- DATA FOR REVIEW -
┏━━

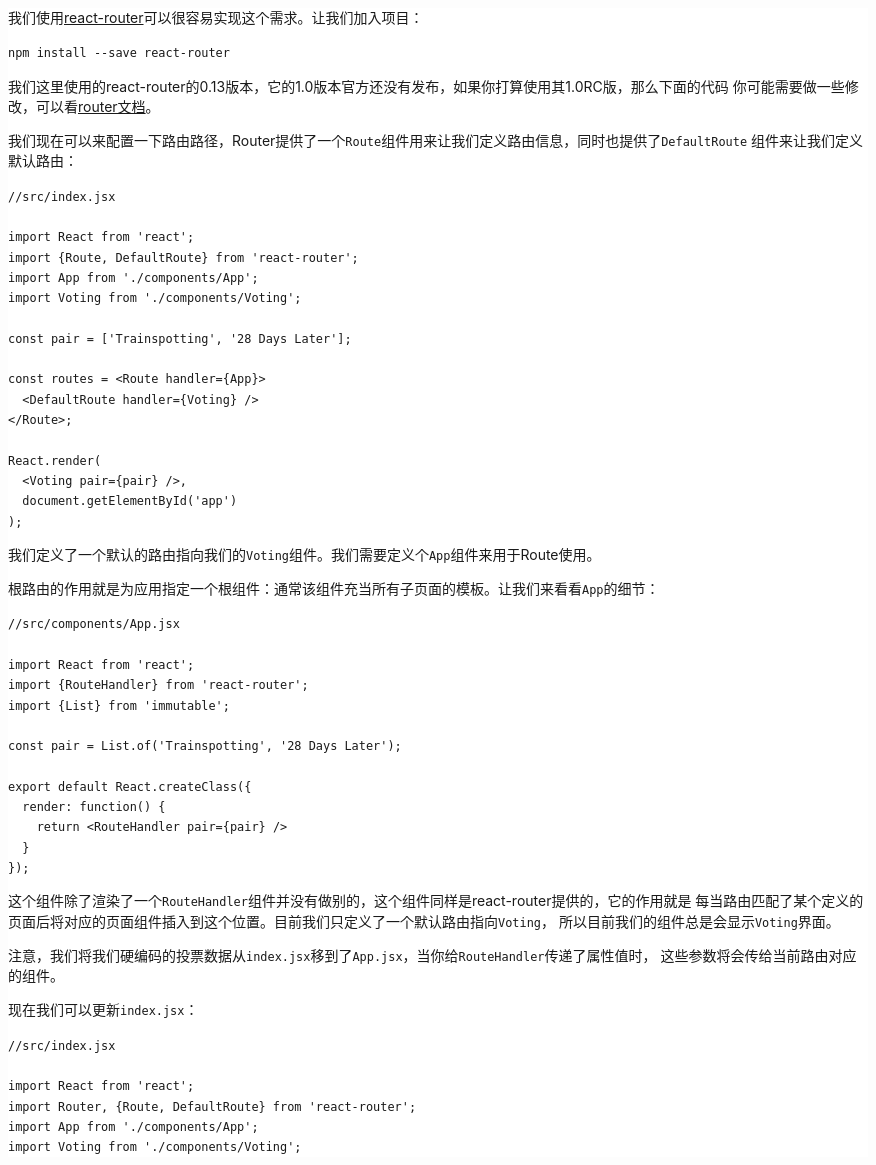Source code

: 我们使用[react-router](http://rackt.github.io/react-router/)可以很容易实现这个需求。让我们加入项目：

	npm install --save react-router

我们这里使用的react-router的0.13版本，它的1.0版本官方还没有发布，如果你打算使用其1.0RC版，那么下面的代码
你可能需要做一些修改，可以看[router文档](https://github.com/rackt/react-router)。

我们现在可以来配置一下路由路径，Router提供了一个`Route`组件用来让我们定义路由信息，同时也提供了`DefaultRoute`
组件来让我们定义默认路由：

	//src/index.jsx

	import React from 'react';
	import {Route, DefaultRoute} from 'react-router';
	import App from './components/App';
	import Voting from './components/Voting';

	const pair = ['Trainspotting', '28 Days Later'];

	const routes = <Route handler={App}>
	  <DefaultRoute handler={Voting} />
	</Route>;

	React.render(
	  <Voting pair={pair} />,
	  document.getElementById('app')
	);

我们定义了一个默认的路由指向我们的`Voting`组件。我们需要定义个`App`组件来用于Route使用。

根路由的作用就是为应用指定一个根组件：通常该组件充当所有子页面的模板。让我们来看看`App`的细节：

	//src/components/App.jsx

	import React from 'react';
	import {RouteHandler} from 'react-router';
	import {List} from 'immutable';

	const pair = List.of('Trainspotting', '28 Days Later');

	export default React.createClass({
	  render: function() {
	    return <RouteHandler pair={pair} />
	  }
	});

这个组件除了渲染了一个`RouteHandler`组件并没有做别的，这个组件同样是react-router提供的，它的作用就是
每当路由匹配了某个定义的页面后将对应的页面组件插入到这个位置。目前我们只定义了一个默认路由指向`Voting`，
所以目前我们的组件总是会显示`Voting`界面。

注意，我们将我们硬编码的投票数据从`index.jsx`移到了`App.jsx`，当你给`RouteHandler`传递了属性值时，
这些参数将会传给当前路由对应的组件。

现在我们可以更新`index.jsx`：

	//src/index.jsx

	import React from 'react';
	import Router, {Route, DefaultRoute} from 'react-router';
	import App from './components/App';
	import Voting from './components/Voting';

┗━━

- PROBLEM -
Please pull out every line of text from the material above and reproduce it verbatim, leaving out the pictures.

- RESPONSE -
Source code

: 我们使用[react-router](http://rackt.github.io/react-router/)可以很容易实现这个需求。让我们加入项目：

	npm install --save react-router

我们这里使用的react-router的0.13版本，它的1.0版本官方还没有发布，如果你打算使用其1.0RC版，那么下面的代码
你可能需要做一些修改，可以看[router文档](https://github.com/rackt/react-router)。

我们现在可以来配置一下路由路径，Router提供了一个`Route`组件用来让我们定义路由信息，同时也提供了`DefaultRoute`
组件来让我们定义默认路由：

	//src/index.jsx

	import React from 'react';
	import {Route, DefaultRoute} from 'react-router';
	import App from './components/App';
	import Voting from './components/Voting';

	const pair = ['Trainspotting', '28 Days Later'];

	const routes = <Route handler={App}>
	  <DefaultRoute handler={Voting} />
	</Route>;

	React.render(
	  <Voting pair={pair} />,
	  document.getElementById('app')
	);

我们定义了一个默认的路由指向我们的`Voting`组件。我们需要定义个`App`组件来用于Route使用。

根路由的作用就是为应用指定一个根组件：通常该组件充当所有子页面的模板。让我们来看看`App`的细节：

	//src/components/App.jsx

	import React from 'react';
	import {RouteHandler} from 'react-router';
	import {List} from 'immutable';

	const pair = List.of('Trainspotting', '28 Days Later');

	export default React.createClass({
	  render: function() {
	    return <RouteHandler pair={pair} />
	  }
	});

这个组件除了渲染了一个`RouteHandler`组件并没有做别的，这个组件同样是react-router提供的，它的作用就是
每当路由匹配了某个定义的页面后将对应的页面组件插入到这个位置。目前我们只定义了一个默认路由指向`Voting`，
所以目前我们的组件总是会显示`Voting`界面。

注意，我们将我们硬编码的投票数据从`index.jsx`移到了`App.jsx`，当你给`RouteHandler`传递了属性值时，
这些参数将会传给当前路由对应的组件。

现在我们可以更新`index.jsx`：

	//src/index.jsx

	import React from 'react';
	import Router, {Route, DefaultRoute} from 'react-router';
	import App from './components/App';
	import Voting from './components/Voting';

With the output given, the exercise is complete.